-- STORED DATA follows --

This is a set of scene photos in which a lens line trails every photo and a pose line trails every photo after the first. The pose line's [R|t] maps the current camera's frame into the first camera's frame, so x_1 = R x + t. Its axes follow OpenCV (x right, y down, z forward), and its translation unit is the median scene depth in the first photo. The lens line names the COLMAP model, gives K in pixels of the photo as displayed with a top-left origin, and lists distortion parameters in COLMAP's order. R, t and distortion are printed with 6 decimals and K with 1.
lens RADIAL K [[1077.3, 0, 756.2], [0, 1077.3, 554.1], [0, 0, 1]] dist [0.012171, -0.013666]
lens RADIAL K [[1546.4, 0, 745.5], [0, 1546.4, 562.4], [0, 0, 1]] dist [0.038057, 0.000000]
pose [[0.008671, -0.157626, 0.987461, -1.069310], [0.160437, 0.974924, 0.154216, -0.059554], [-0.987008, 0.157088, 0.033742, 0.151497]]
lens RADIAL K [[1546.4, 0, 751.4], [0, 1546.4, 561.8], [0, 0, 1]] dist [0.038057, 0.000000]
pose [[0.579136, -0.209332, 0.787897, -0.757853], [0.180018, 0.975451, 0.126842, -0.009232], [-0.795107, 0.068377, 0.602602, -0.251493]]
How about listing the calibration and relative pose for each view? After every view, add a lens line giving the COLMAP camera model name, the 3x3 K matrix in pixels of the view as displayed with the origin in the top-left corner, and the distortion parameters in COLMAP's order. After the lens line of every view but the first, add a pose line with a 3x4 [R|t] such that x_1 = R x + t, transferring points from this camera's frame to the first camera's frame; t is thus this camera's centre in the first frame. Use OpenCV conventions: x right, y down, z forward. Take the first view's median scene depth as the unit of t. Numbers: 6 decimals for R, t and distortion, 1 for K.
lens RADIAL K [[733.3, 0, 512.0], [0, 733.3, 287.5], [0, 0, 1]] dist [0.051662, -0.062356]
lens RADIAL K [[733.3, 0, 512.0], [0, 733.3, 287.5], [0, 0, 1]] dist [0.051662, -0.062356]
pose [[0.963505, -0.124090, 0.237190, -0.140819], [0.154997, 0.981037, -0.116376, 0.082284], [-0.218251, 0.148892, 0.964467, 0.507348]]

-- STORED DATA concluded --

- [TRY IT]
Write out every entry again so that each line matches the original exactly.

- [RESULT BELOW]
This is a set of scene photos in which a lens line trails every photo and a pose line trails every photo after the first. The pose line's [R|t] maps the current camera's frame into the first camera's frame, so x_1 = R x + t. Its axes follow OpenCV (x right, y down, z forward), and its translation unit is the median scene depth in the first photo. The lens line names the COLMAP model, gives K in pixels of the photo as displayed with a top-left origin, and lists distortion parameters in COLMAP's order. R, t and distortion are printed with 6 decimals and K with 1.
lens RADIAL K [[1077.3, 0, 756.2], [0, 1077.3, 554.1], [0, 0, 1]] dist [0.012171, -0.013666]
lens RADIAL K [[1546.4, 0, 745.5], [0, 1546.4, 562.4], [0, 0, 1]] dist [0.038057, 0.000000]
pose [[0.008671, -0.157626, 0.987461, -1.069310], [0.160437, 0.974924, 0.154216, -0.059554], [-0.987008, 0.157088, 0.033742, 0.151497]]
lens RADIAL K [[1546.4, 0, 751.4], [0, 1546.4, 561.8], [0, 0, 1]] dist [0.038057, 0.000000]
pose [[0.579136, -0.209332, 0.787897, -0.757853], [0.180018, 0.975451, 0.126842, -0.009232], [-0.795107, 0.068377, 0.602602, -0.251493]]
How about listing the calibration and relative pose for each view? After every view, add a lens line giving the COLMAP camera model name, the 3x3 K matrix in pixels of the view as displayed with the origin in the top-left corner, and the distortion parameters in COLMAP's order. After the lens line of every view but the first, add a pose line with a 3x4 [R|t] such that x_1 = R x + t, transferring points from this camera's frame to the first camera's frame; t is thus this camera's centre in the first frame. Use OpenCV conventions: x right, y down, z forward. Take the first view's median scene depth as the unit of t. Numbers: 6 decimals for R, t and distortion, 1 for K.
lens RADIAL K [[733.3, 0, 512.0], [0, 733.3, 287.5], [0, 0, 1]] dist [0.051662, -0.062356]
lens RADIAL K [[733.3, 0, 512.0], [0, 733.3, 287.5], [0, 0, 1]] dist [0.051662, -0.062356]
pose [[0.963505, -0.124090, 0.237190, -0.140819], [0.154997, 0.981037, -0.116376, 0.082284], [-0.218251, 0.148892, 0.964467, 0.507348]]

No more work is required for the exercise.